Le Vendredi 5 juin 2020, la Cour constitutionnelle a émis un avis défavorable au projet de modification de la loi fondamentale, projet porté par une majorité de députés et validé par le gouvernement réuni en conseil des ministres.

 

1 – La victoire du droit et de la raison d’État.

Cette décision de la Cour est historique, en ce qu'elle consacre l'indépendance de cette institution d'une part et, d'autre part, parce qu'elle s'appuie uniquement sur des éléments de droit. Les attendus qui motivent l'avis émis par les juges constitutionnels.

Cette décision consacre la victoire du droit, mais surtout la probité et l'intelligence de la présidente de la Cour. Madame Danièle Darlan n'est pas seulement une grande spécialiste du droit constitutionnel (1), elle se révèle aussi une femme de tête et de caractère, ayant bravé les pressions et menaces qui lui ont valu ces dernières semaines une protection policière.

Sous sa conduite, la Cour constitutionnelle s'est anoblie.

 

2 – Pour un remaniement ministériel.

Parallèlement, l'avis défavorable de la cour est un désaveu cinglant pour les juristes du soir et les docteurs « sur le tas » qui ont conduit le pouvoir dans cette impasse.

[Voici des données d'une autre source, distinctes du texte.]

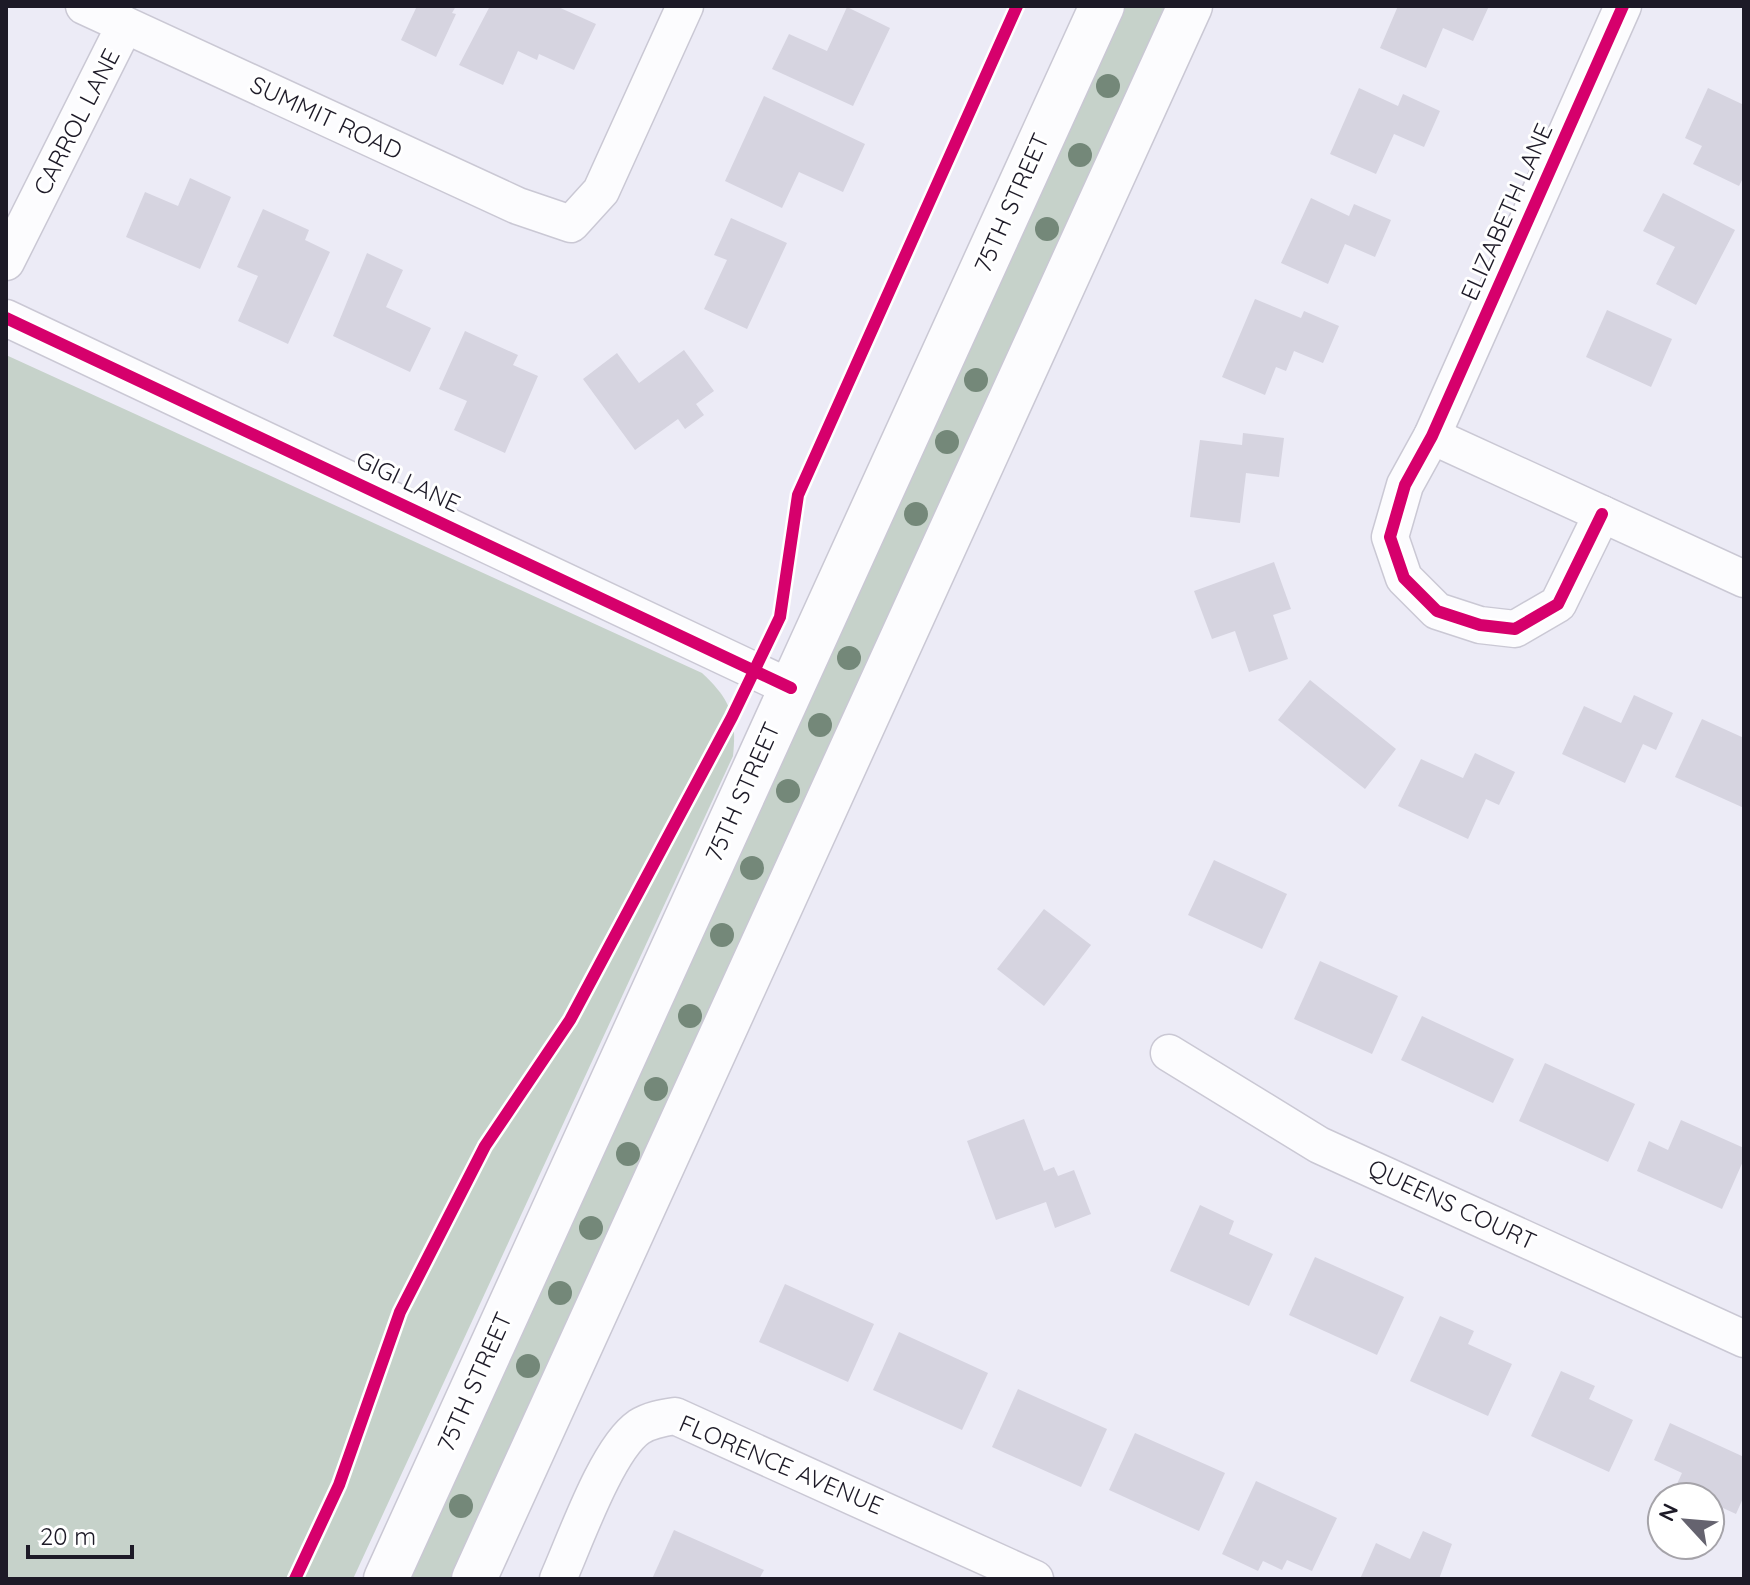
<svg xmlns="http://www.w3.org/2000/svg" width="1750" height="1585" viewBox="0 0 1750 1585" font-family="Quicksand,sans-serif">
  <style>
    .green { fill: #c6d2ca }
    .building { fill: #d6d4e0 }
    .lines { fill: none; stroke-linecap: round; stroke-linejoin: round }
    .minor-casing { stroke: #cac8d4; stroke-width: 39 }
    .secondary-casing { stroke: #cac8d4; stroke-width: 47 }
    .minor { stroke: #fcfcfe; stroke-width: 36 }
    .secondary { stroke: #fcfcfe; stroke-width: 44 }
    .cycleway-casing { stroke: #fff; stroke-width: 17 }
    .cycleway { stroke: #d6006c; stroke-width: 12 }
    .tree { fill: #748879 }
    .labels { text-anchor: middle; stroke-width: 6; stroke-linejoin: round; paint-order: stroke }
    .street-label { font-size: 24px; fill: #1d1a27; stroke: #fff }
  </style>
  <rect width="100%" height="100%" fill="#ecebf6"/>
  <g class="green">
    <path d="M1126 6H1166L450 1579H409Z"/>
    <path d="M6 355 702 673C731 700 737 717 733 756L353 1579H6Z"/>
  </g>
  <g class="building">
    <path d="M417 6H456L452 13 456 14 436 57 401 40Z"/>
    <path d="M490 6H556L596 24 574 70 539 54 537 60 518 51 503 85 459 65Z"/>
    <path d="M1398 6H1489L1473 41 1443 28 1426 68 1380 48Z"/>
    <path d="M847 7 890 28 853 106 772 69 789 34 827 51Z"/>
    <path d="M1359 88 1398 106 1403 94 1440 111 1424 147 1394 134 1376 174 1330 154Z"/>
    <path d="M1708 88 1744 105V176L1739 186 1693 164 1702 146 1685 138Z"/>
    <path d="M764 96 865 144 843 192 799 172 782 208 725 181Z"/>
    <path d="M190 178 231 197 200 269 126 237 145 192 178 206Z"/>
    <path d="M1663 193 1735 230 1696 305 1656 284 1675 247 1643 231Z"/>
    <path d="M1311 198 1349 216 1354 204 1391 220 1375 257 1345 244 1328 284 1281 263Z"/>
    <path d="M263 209 309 230 305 240 330 252 288 344 238 321 258 276 237 267Z"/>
    <path d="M731 218 787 243 747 329 704 309 727 260 714 255Z"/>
    <path d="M367 253 403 270 386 307 431 328 410 372 333 336Z"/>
    <path d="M1255 299 1301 318 1304 311 1339 326 1323 363 1294 351 1286 371 1276 367 1265 395 1222 377Z"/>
    <path d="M1607 310 1672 339 1651 387 1586 357Z"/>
    <path d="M465 331 518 355 513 365 538 376 505 453 454 430 467 401 439 389Z"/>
    <path d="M684 350 714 391 696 404 704 415 685 429 678 419 635 450 583 379 617 353 639 383Z"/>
    <path d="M1243 433 1284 438 1279 477 1246 473 1240 523 1190 517 1200 440 1242 445Z"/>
    <path d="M1274 562 1291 609 1273 615 1288 659 1249 672 1235 631 1212 639 1194 591Z"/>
    <path d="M1310 680 1396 749 1365 789 1278 720Z"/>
    <path d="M1634 695 1673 713 1656 750 1643 744 1625 783 1562 754 1584 706 1621 723Z"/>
    <path d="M1702 719 1744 738V808L1675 777Z"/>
    <path d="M1475 753 1515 772 1499 805 1486 799 1468 839 1398 806 1421 759 1463 778Z"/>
    <path d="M1214 860 1287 894 1262 949 1188 915Z"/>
    <path d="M1044 909 1091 945 1044 1006 997 969Z"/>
    <path d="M1320 961 1398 996 1372 1054 1294 1019Z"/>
    <path d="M1422 1016 1514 1059 1493 1103 1401 1060Z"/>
    <path d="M1545 1063 1635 1104 1608 1162 1519 1121Z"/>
    <path d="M1024 1119 1044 1171 1054 1167 1058 1176 1074 1170 1091 1214 1055 1228 1046 1202 996 1220 967 1141Z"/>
    <path d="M1681 1120 1744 1148V1159L1722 1209 1637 1171 1649 1141 1668 1150Z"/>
    <path d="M1200 1205 1234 1221 1229 1234 1273 1254 1249 1306 1170 1271Z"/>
    <path d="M1315 1257 1404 1297 1377 1355 1289 1315Z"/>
    <path d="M785 1284 874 1324 848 1382 759 1342Z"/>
    <path d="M1440 1316 1474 1331 1468 1344 1512 1364 1488 1416 1410 1381Z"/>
    <path d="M899 1332 988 1373 962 1430 873 1390Z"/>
    <path d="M1561 1371 1595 1386 1589 1399 1633 1420 1609 1472 1531 1436Z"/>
    <path d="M1018 1389 1107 1429 1081 1487 992 1447Z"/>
    <path d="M1670 1423 1744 1457V1496L1736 1514 1710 1502V1497H1699L1676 1486 1682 1473 1654 1460Z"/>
    <path d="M1135 1433 1225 1473 1199 1531 1109 1490Z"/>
    <path d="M1256 1481 1337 1518 1312 1571 1287 1560 1282 1570 1263 1561 1258 1571 1222 1554Z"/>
    <path d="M674 1530 764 1570 759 1579H652Z"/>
    <path d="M1423 1531 1452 1544 1439 1579H1360L1376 1543 1410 1559Z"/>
  </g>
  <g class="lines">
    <g class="minor-casing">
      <g id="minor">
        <path d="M84 6 518 206 571 224 601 191 685 6"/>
        <path d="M6 262 125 25"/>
        <path d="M6 318 791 688"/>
        <path d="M1432 436 1744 579"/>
        <path d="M1602 514 1558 604 1515 629 1480 625 1437 611 1404 578 1390 537 1405 485 1432 436 1623 6"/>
        <path d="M1169 1053 1319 1145 1744 1339"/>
        <path d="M558 1579C575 1541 607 1449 639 1427 650 1420 662 1418 675 1416L1035 1579"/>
      </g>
    </g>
    <g class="secondary-casing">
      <g id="secondary">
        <path d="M386 1579 1102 6"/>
        <path d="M474 1579 1190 6"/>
      </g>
    </g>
    <use href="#minor" class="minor"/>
    <use href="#secondary" class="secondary"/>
    <g class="cycleway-casing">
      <g id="cycleway">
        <path d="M6 318 791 688"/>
        <path d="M1602 514 1558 604 1515 629 1480 625 1437 611 1404 578 1390 537 1405 485 1432 436 1623 6"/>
        <path d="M295 1579 339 1485 400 1312 485 1146 570 1020 732 717 780 617 798 495 1017 6"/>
      </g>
    </g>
    <use href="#cycleway" class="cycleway"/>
  </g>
  <g class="tree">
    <circle cx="1108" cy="86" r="12"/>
    <circle cx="1080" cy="155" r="12"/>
    <circle cx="1047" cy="229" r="12"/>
    <circle cx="976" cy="380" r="12"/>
    <circle cx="947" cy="442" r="12"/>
    <circle cx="916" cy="514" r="12"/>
    <circle cx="849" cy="658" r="12"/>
    <circle cx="820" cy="725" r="12"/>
    <circle cx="788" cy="791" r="12"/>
    <circle cx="752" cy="868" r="12"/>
    <circle cx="722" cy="935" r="12"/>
    <circle cx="690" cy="1016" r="12"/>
    <circle cx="656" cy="1089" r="12"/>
    <circle cx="628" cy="1154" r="12"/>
    <circle cx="591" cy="1228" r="12"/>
    <circle cx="560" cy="1293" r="12"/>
    <circle cx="528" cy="1366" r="12"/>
    <circle cx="461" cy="1506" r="12"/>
  </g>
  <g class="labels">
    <g class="street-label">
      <text transform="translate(326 118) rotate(25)" y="8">SUMMIT ROAD</text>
      <text transform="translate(77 122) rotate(-63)" y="8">CARROL LANE</text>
      <text transform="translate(1012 203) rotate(-66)" y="8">75TH STREET</text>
      <text transform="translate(1507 212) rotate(-66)" y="8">ELIZABETH LANE</text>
      <text transform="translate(408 482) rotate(25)" y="8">GIGI LANE</text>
      <text transform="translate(743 792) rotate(-66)" y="8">75TH STREET</text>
      <text transform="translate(1452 1205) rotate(25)" y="8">QUEENS COURT</text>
      <text transform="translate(475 1382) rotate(-66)" y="8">75TH STREET</text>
      <text transform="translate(781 1465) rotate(23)" y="8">FLORENCE AVENUE</text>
    </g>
  </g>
  <rect width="1750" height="1585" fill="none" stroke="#1d1a27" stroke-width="16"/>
  <g transform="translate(1686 1521) rotate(296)"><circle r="38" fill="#ffffff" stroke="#a5a3a9" stroke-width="2"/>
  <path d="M0-6L14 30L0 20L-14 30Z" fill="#65636f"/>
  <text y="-12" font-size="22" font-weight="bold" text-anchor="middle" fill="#1d1a27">N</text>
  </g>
  <path d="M28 1545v12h104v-12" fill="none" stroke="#1d1a27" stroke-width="4"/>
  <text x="40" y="1545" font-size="24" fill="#1d1a27" stroke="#ffffff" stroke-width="6" paint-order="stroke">20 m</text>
</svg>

Il appartient désormais au président de la République de tirer les conséquences politiques de cette décision.

A priori, il ne peut pas dissoudre l'assemblée nationales dans les conditions actuelles, n'ayant pas les moyens d'organiser des élections législatives dans les délais requis (2).

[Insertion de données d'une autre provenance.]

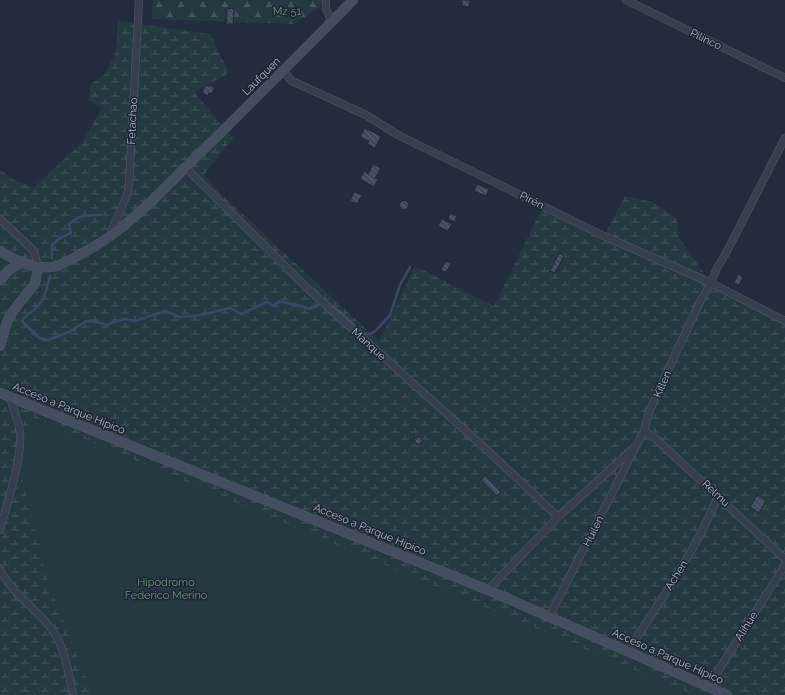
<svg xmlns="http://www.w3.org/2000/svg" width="785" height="695" viewBox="0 0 785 695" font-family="Raleway,sans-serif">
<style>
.forest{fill:url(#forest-firs)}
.wetland{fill:url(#wetland-marsh)}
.green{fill:#253a40}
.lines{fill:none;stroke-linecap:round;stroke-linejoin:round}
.stream{stroke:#384869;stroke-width:2.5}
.building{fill:url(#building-back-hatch);stroke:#1e2636}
.street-casing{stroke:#525a6a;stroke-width:8}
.secondary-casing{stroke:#525a6a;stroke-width:10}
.street{stroke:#373f4f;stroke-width:7}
.secondary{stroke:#454d62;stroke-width:9}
.labels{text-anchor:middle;stroke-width:3;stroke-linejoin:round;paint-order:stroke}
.park-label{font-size:11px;fill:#6a9b7a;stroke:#1c2434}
.street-label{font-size:11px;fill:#b4baca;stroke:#1c2434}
</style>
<defs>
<pattern id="forest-firs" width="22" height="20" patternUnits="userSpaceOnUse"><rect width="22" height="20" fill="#253a40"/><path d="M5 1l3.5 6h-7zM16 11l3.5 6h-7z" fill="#42545a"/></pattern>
<pattern id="wetland-marsh" width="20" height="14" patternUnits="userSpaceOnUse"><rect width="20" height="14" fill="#253a40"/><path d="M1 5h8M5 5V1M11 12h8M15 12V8" fill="none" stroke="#42545a"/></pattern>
<pattern id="building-back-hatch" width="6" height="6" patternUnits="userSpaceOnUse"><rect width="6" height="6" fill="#3f4a5e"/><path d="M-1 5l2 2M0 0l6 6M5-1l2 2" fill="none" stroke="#586274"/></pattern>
</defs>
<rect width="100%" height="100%" fill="#232c3f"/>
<path class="forest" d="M153,0H323V5L294,24L152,19Z"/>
<path class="wetland" d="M118,21L210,34L229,73L194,92L233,138L204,175L222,195L379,341L415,266L494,306L543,206L604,236L625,196L652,202L676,217L679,238L711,283L785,321V695H0V170L16,181L34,187L82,143L102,108L89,101L91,84L105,74L116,52Z"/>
<path class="green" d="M32,417L695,695H93L49,585L15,451Z"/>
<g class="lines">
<g class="stream">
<path d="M52,258V245L60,238L71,233L69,224C81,214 85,216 100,215"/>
<path d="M50,276C47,287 45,300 36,308C32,313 24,315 22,321L39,338L48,340L71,331L86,321H92L108,325L113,322L125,319L135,321L165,311L180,317L201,315L230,308L241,314L267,302L274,306L280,301C286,303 290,304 297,305C306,306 308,313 319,304H321"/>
<path d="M330,306L338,310L354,325"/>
<path d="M359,330C369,338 374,333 381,325C384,321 387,319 390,315L400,285L410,267"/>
</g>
</g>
<g class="building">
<path d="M462,0H470L469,7L462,6Z"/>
<path d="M227,8L234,9L233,24H226Z"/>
<path d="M206,85L208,87L209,85L215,88L211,94L209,93L207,96L202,92Z"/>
<path d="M365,128L381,136L375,148L367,144L369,141L360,137Z"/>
<path d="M373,164L381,168L375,178L378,179L374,187L360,179L364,171L368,174Z"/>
<path d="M477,184L489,189L486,196L474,191Z"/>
<path d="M354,192L362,195L357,204L350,201Z"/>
<circle cx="404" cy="205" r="4.5"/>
<path d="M450,213L457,216L455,222L448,219Z"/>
<path d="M442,219L452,224L448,231L438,226Z"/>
<path d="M559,253L564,256L555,273L550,271Z"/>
<path d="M446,261L451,264L446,272L441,270Z"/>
<path d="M738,274L743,277L739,285L734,283Z"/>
<path d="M419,436L423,441L417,445L414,440Z"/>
<path d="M485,475L501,492L497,496L481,480Z"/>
<path d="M757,495L766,501L759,513L750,507Z"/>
</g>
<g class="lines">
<defs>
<g id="street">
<path d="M326,0V9L332,22"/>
<path d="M626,0L785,78"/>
<path d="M283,71L292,81L366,115L398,135L604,236L711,283L785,321"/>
<path d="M185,167L308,289L487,450L558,517"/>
<path d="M0,219L32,249L35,254L38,267"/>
<path d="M109,236L127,195L129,184L139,0"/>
<path d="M644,431L656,439L785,559"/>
<path d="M0,530C7,504 22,460 20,433C19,422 14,409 10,398"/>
<path d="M0,569C10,592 37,609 52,630C65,647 69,675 73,695"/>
<path d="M488,590L558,517L637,445L644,431L649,412L676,353L701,300L711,283L717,268L725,255L785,138"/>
<path d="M549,617L634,450"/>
<path d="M628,651C660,601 696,551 718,496"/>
<path d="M708,687L785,565"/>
</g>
<g id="secondary">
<path d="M0,251C15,261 39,271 57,266C65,263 72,259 79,255C127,231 163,189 201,152C252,102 303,51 353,0"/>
<path d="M0,280L9,270L23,262"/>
<path d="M0,346L7,322L11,314L20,302L35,284L38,267"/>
<path d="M0,393L488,590L727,695"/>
</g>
</defs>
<use href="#street" class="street-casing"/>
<use href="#secondary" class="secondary-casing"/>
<use href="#street" class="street"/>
<use href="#secondary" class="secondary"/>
</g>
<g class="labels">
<g class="park-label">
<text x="287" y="15">Mz 51</text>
<text x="166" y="586">Hipódromo<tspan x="166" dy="13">Federico Merino</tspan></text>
</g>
<g class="street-label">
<text transform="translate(706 39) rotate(26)" y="4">Pilinco</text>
<text transform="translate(261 76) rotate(-45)" y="4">Laufquen</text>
<text transform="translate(132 121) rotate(-87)" y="4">Fetachao</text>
<text transform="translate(532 200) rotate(26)" y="4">Pirén</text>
<text transform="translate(369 344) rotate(42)" y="4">Manque</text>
<text transform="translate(662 384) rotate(-66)" y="4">Killen</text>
<text transform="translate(69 408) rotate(22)" y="4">Acceso a Parque Hípico</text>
<text transform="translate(716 493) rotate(43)" y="4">Relmu</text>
<text transform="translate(370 529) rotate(22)" y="4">Acceso a Parque Hípico</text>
<text transform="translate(593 531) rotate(-63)" y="4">Huilen</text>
<text transform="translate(676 575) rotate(-58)" y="4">Achen</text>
<text transform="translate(746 626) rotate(-57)" y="4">Alihue</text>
<text transform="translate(668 656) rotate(24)" y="4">Acceso a Parque Hípico</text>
</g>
</g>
</svg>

Il peut cependant recueillir la démission du premier ministre et de son gouvernement, mis à mal et délégitimés dans cette occurrence, pour avoir validé la démarche de la majorité parlementaire.

Seul un remaniement permettra au président Touadéra de sortir par le haut, en créant, non pas un gouvernement de large ouverture ou d'union nationale, mais un gouvernement de rassemblement : il s'agit d'appeler aux affaires des hommes et des femmes intègres et compétents, débarrassés des scories partisanes, pour conduire le pays vers des élections libres, crédibles et transparentes, en redonnant confiance aux citoyens.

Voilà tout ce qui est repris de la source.